- Your goal -
Pick up the article on brain implants that restore sight and carry it on from its final sentence.

- Quoted passage -
______
Two entirely separate research breakthroughs, published weeks apart in 2025 and 2026, have moved the science of artificial vision further in a single year than the preceding decade managed to achieve.
One bypasses the damaged eye entirely and talks directly to the brain.
The other teaches the brain to talk back.
On May 7, 2026, Illinois Institute of Technology announced that a third blind patient had received the Intracortical Visual Prosthesis (ICVP), a wireless brain implant developed over nearly three decades that skips the retina and optic nerve altogether and delivers electrical signals directly to the visual cortex, the brain region responsible for processing sight.
The ICVP features 34 wireless stimulators and 544 electrodes implanted permanently into the visual cortex, with a camera mounted on a pair of glasses capturing the scene and translating visual information into signals transmitted directly to the brain.
Meanwhile, a study published in Science Advances in November 2025 by researchers at Miguel Hernández University in Spain introduced something the field had never had before: a closed-loop visual neuroprosthesis that does not just stimulate the brain but listens to how the brain responds, and adjusts accordingly.
The system establishes a direct dialogue with the visual cortex, and in two blind volunteers, this approach safely induced stable visual perceptions enabling recognition of shapes, movement, and letters.
Both systems are early-stage.
Neither is available to patients yet.
But together they represent a meaningful shift in how researchers are thinking about what is possible, and for whom.
There are currently 43 million blind people globally, with an additional 295 million living with moderate to severe visual impairment.
For most of them, once the retina or optic nerve fails, medicine has had almost nothing to offer.
These devices are beginning to change that calculation.
What makes the ICVP different from everything before it
Before understanding what the ICVP does, it helps to understand why blindness has been so difficult to treat technologically.
Most existing visual implants, including the now-discontinued Argus II and the more recent PRIMA chip, work by stimulating the retina or the cells immediately adjacent to it.
That approach works for a specific category of patient: people who have lost the photoreceptor cells that convert light to neural signals, but still have functional downstream pathways, meaning the optic nerve and visual cortex remain intact and capable of processing information.
Many patients with total blindness, however, have no light perception vision because their retinas or optic nerves are damaged or absent entirely, making retinal stimulation impossible and leaving direct visual cortex stimulation as potentially the only advanced sensory option available.
The ICVP was designed specifically for this population.
The ICVP system bypasses the eyes and optic nerve completely, targeting the visual cortex directly and making it the first intracortical visual implant to use a group of fully implanted miniaturized wireless stimulators.
______
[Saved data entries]
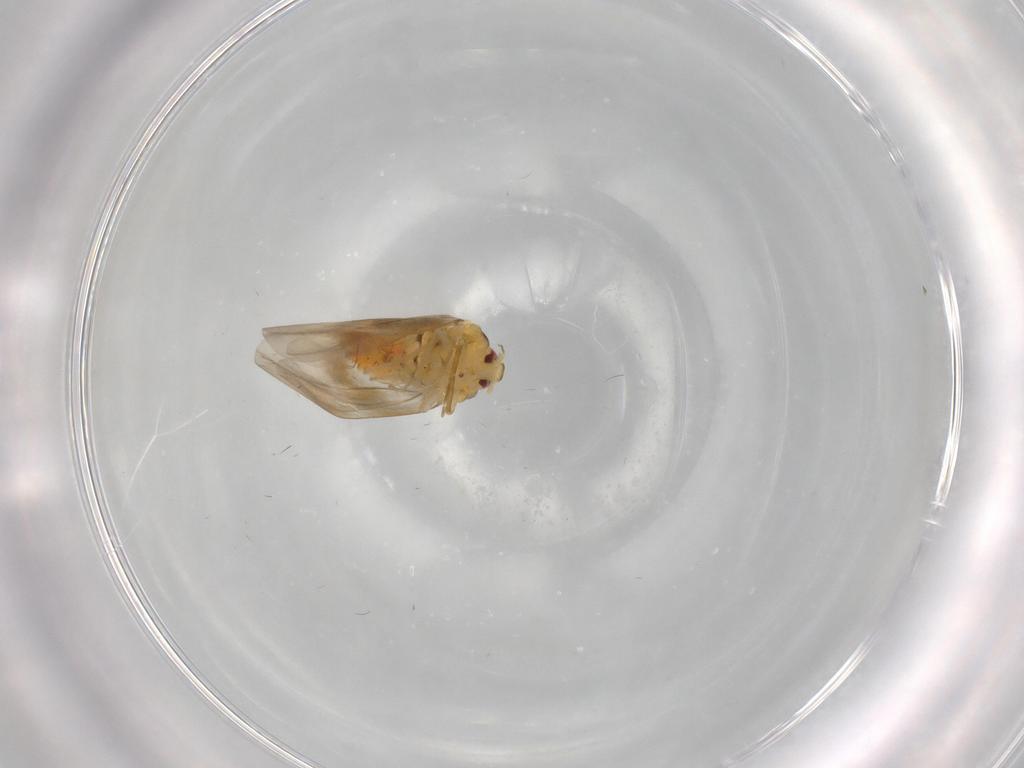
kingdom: Animalia
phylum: Arthropoda
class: Insecta
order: Hemiptera
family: Aleyrodidae
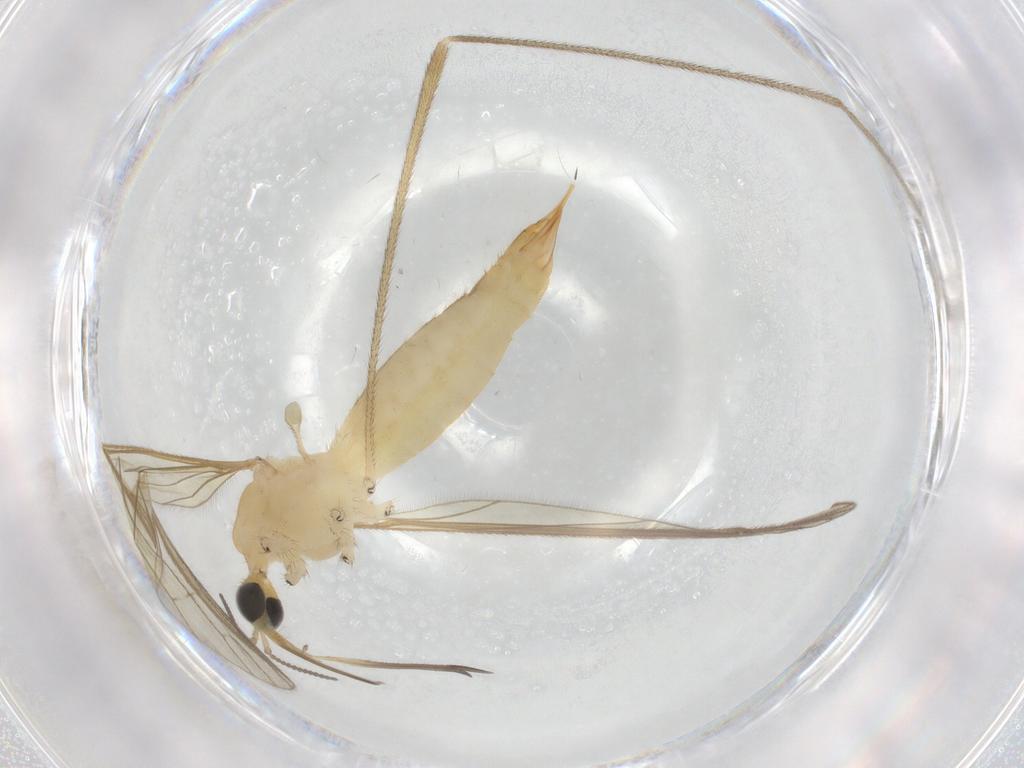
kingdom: Animalia
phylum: Arthropoda
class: Insecta
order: Diptera
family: Limoniidae
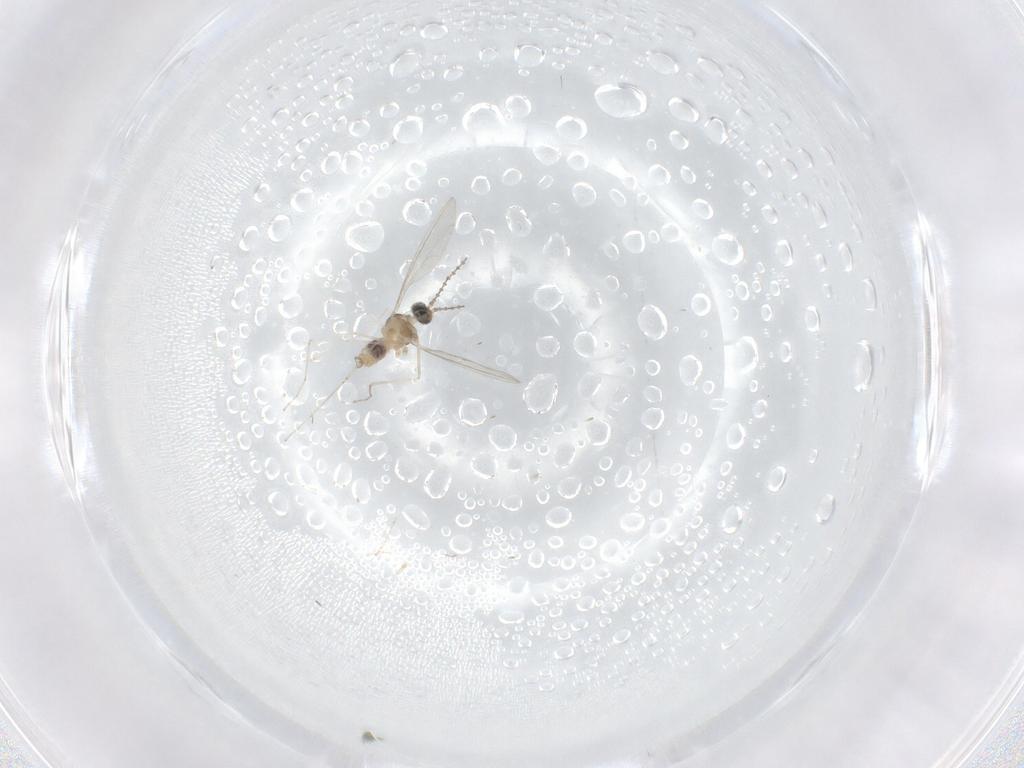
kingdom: Animalia
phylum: Arthropoda
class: Insecta
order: Diptera
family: Cecidomyiidae
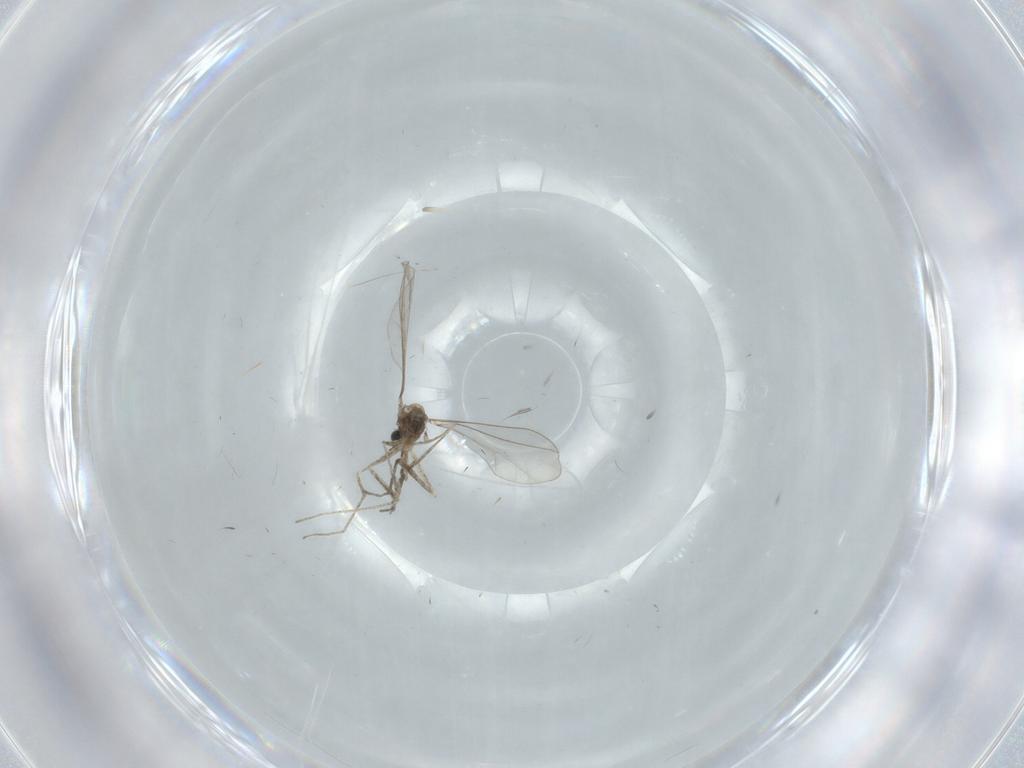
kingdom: Animalia
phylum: Arthropoda
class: Insecta
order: Diptera
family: Cecidomyiidae
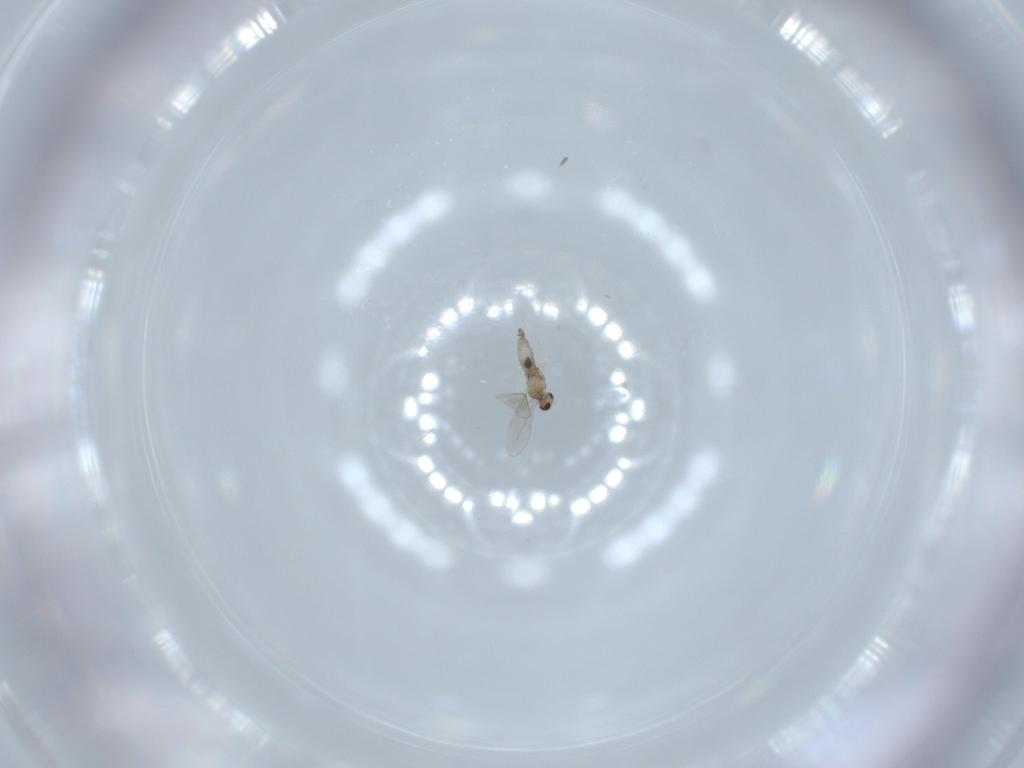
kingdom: Animalia
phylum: Arthropoda
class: Insecta
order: Diptera
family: Cecidomyiidae
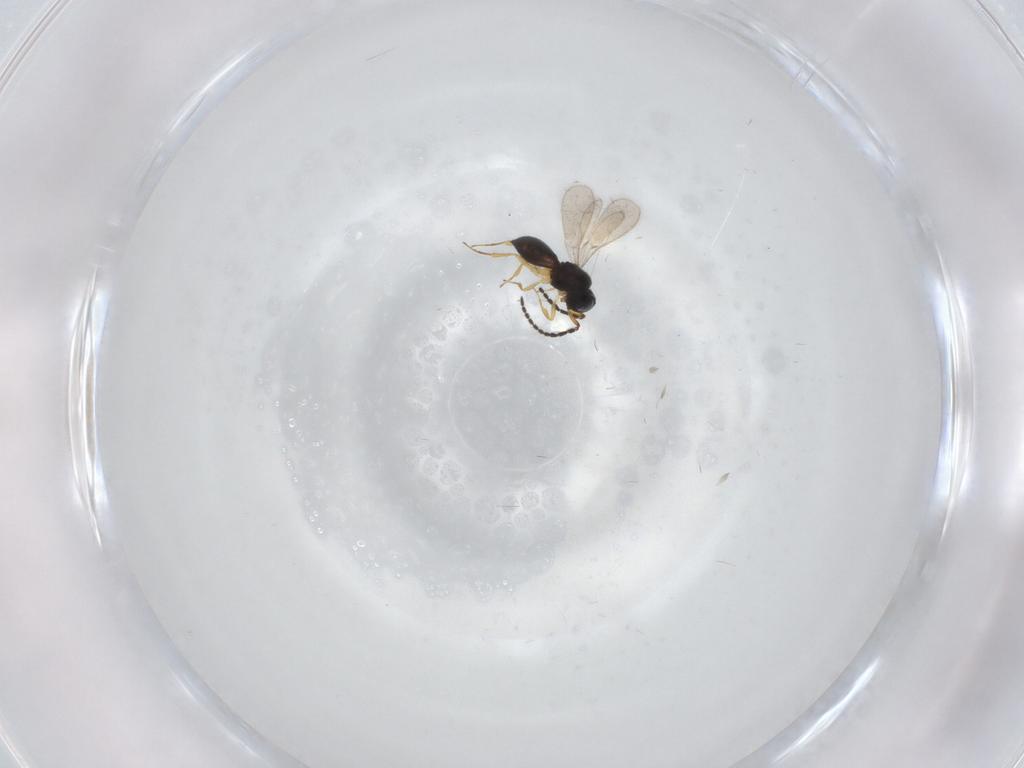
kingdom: Animalia
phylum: Arthropoda
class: Insecta
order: Hymenoptera
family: Scelionidae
______
- Solved problem -
That last word matters: wireless.
Previous cortical visual implants required external cables running through the skull to connect the implanted electrodes to external hardware.
Cables create infection risk, limit mobility, and introduce mechanical vulnerabilities every time the patient moves.
The ICVP’s permanently implanted design gives researchers and recipients extended time to explore how the device can work effectively, and allows the recipient to learn how the device can be useful over a long follow-up period.
The third implantation, performed at Rush University Medical Center in Chicago, was described by the surgical team as demonstrating the scalability and robustness of the system across multiple patients.
One successful implantation could be an outlier.
Three, in succession, using the same surgical protocol, is evidence of a reproducible procedure.
How the ICVP works
A small camera is embedded in a conventional-looking pair of glasses.
The camera captures the visual scene in front of the patient in real time.
That visual information is processed and converted into a pattern of electrical signals.
Those signals are transmitted wirelessly to the 34 implanted stimulators sitting on the surface of the visual cortex.
The stimulators deliver electrical pulses to 544 electrodes in contact with the cortex, creating patterns of neural activation that the brain begins to interpret as elementary visual percepts, small points of light called phosphenes that can combine to form simple shapes.
The brain does not passively receive these signals like a television receiving a broadcast.
It learns from them.
With repeated use, patients’ brains develop the ability to interpret the patterns of phosphenes more efficiently, a process analogous to how the brain learns to interpret other sensory inputs it has not encountered before.
The clinical goal at this stage is not photographic vision.
The clinical phase will test whether the implant provides patients with improved ability to navigate and perform basic, visually guided tasks, which represents a meaningful threshold of functional independence for people living with complete blindness.
Being able to detect where a door is.
Navigating a corridor without a guide.
Reaching for an object placed on a table.
These are the targets, and for someone who has lived in total darkness for years, they represent an enormous quality-of-life shift.
The breakthrough hiding inside the Spanish research
Two weeks before the third ICVP implantation made headlines, a separate finding from the same Spanish research team that developed the UMH neuroprosthesis added an unexpected dimension to the conversation.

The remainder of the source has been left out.